Here is a minimal example to illustrate the issue:
import torch
import torch.nn as nn
from torch.autograd import grad
model = nn.Sequential(nn.Linear(1, 10), nn.Tanh(), nn.Linear(10, 1))
def loss1(x, u):
return torch.mean(u)
def loss2(x, u):
d_u_x = grad(u, x, torch.ones_like(u), retain_graph=True, create_graph=True)[0]
return torch.mean(d_u_x)
x = torch.randn(10, 1)
x.requires_grad_()
u = model(x)
loss = loss2(x, u)
d_loss_params = grad(loss, model.parameters(), retain_graph=True)
If I change the second to last line to read loss = loss1(x, u)
things work as expected.
Update: it appears to be working if I set bias=False
for the nn.Linear
s. OK, that makes some sense since the bias is not trainable. But that begs the question, how do I extract only the trainable parameters to use in the gradient computation?
Upvotes: 0
Views: 23
Reputation: 454
This was solved by passing allow_unused=True
and materialize_grads=True
to grad
. That is:
d_loss_params = grad(loss, model.parameters(), retain_graph=True, allow_unused=True, materialize_grads=True)

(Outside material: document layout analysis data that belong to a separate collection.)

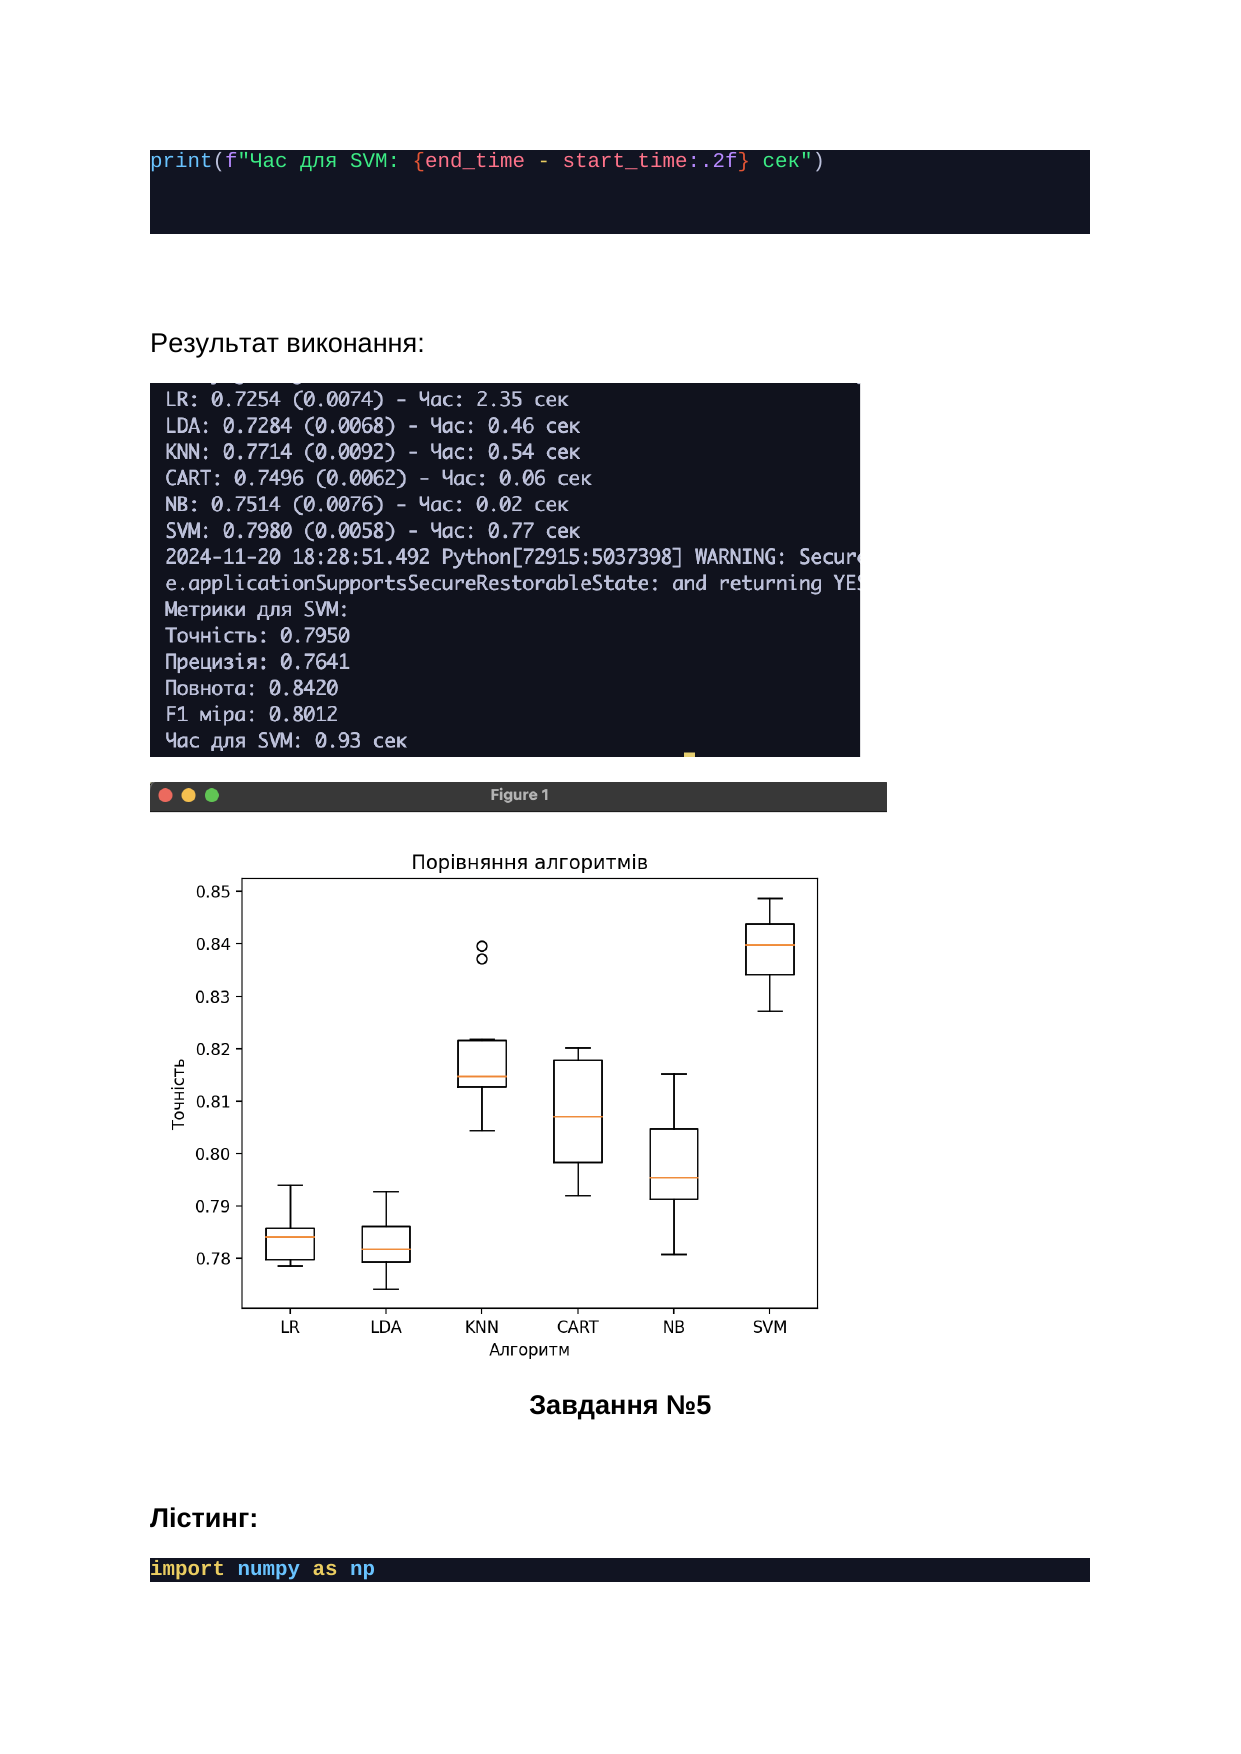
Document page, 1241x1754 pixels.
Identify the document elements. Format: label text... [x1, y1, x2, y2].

text Результат виконання: [150, 327, 1090, 358]
text print(f"Час для SVM: {end_time - start_time:.2f} сек") [150, 150, 1090, 174]
text Завдання №5 [150, 1389, 1090, 1421]
text import numpy as np [150, 1558, 1090, 1582]
picture [150, 782, 887, 1365]
text Лістинг: [150, 1502, 1090, 1533]
picture [150, 383, 861, 757]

See discussion on https://discuss.pytorch.org/t/gradient-of-loss-that-depends-on-gradient-of-network-with-respect-to-parameters/217275 for more info.
Upvotes: 0
Reputation: 5473
Short answer:
The bias vector of your final layer plays no part in computing d_loss_params
, hence the error. You can get around this by using allow_unused=True
. This will result in the final bias vector having None
for the gradient.
d_loss_params = grad(loss, model.parameters(), retain_graph=True, allow_unused=False)
Long answer:
Take your example network with bias=True
for both linear layers:
model = nn.Sequential(nn.Linear(1, 10, bias=True), nn.Tanh(), nn.Linear(10, 1, bias=False))
Say our input is x
. Then we have:
x1 = a1 * x + b1 # first linear layer
x2 = tanh(x1) # tanh activation
x3 = a1 * x2 + b2 # second linear layer
In your loss, you compute the gradient of x3
with respect to x
. Evaluate the gradient using the chain rule:
d(x3)/d(x) = (d(x3)/d(x2)) * (d(x2)/d(x1)) * (d(x1)/d(x))
d(x3)/d(x2) = a2
d(x2)/d(x1) = 1 - x2**2
d(x1)/d(x) = a1
d(x3)/d(x) = a2 * (1 - x2**2) * a1
You can also verify this. The result of loss2
will be equal to (model[2].weight * (1 - x2.pow(2)) * model[0].weight.T).sum(1).mean()
Now substitute x2
in the expression:
# substitute x2 = tanh(x1) = tanh(a1 * x + b1)
d(x3)/d(x) = a2 * (1 - tanh(a1 * x + b1)**2) * a1
From this, we can see that d(x3)/d(x)
is computed from a2
(weight of the final linear layer), a1
(weight of first linear layer), b1
(bias of first linear layer) and x
(input value). Notably, the bias of the final linear layer b2
does not appear in the expression.
Now we can see what happens when we try to compute d_loss_params = grad(loss, model.parameters(), retain_graph=True, allow_unused=False)
Here loss = (d(x3)/d(x)).mean() = (a2 * (1 - tanh(a1 * x + b1)**2) * a1).mean()
. Our model.parameters()
list contains a1
, b1
, a2
, and b2
. Since b2
does not contribute to our loss value, we cannot compute the gradient of the loss with respet to b2
, hence the error.
The error can be avoided by setting allow_unused=False
, which will return None
values for any parameters not participating in the computation of the output value.
Upvotes: 0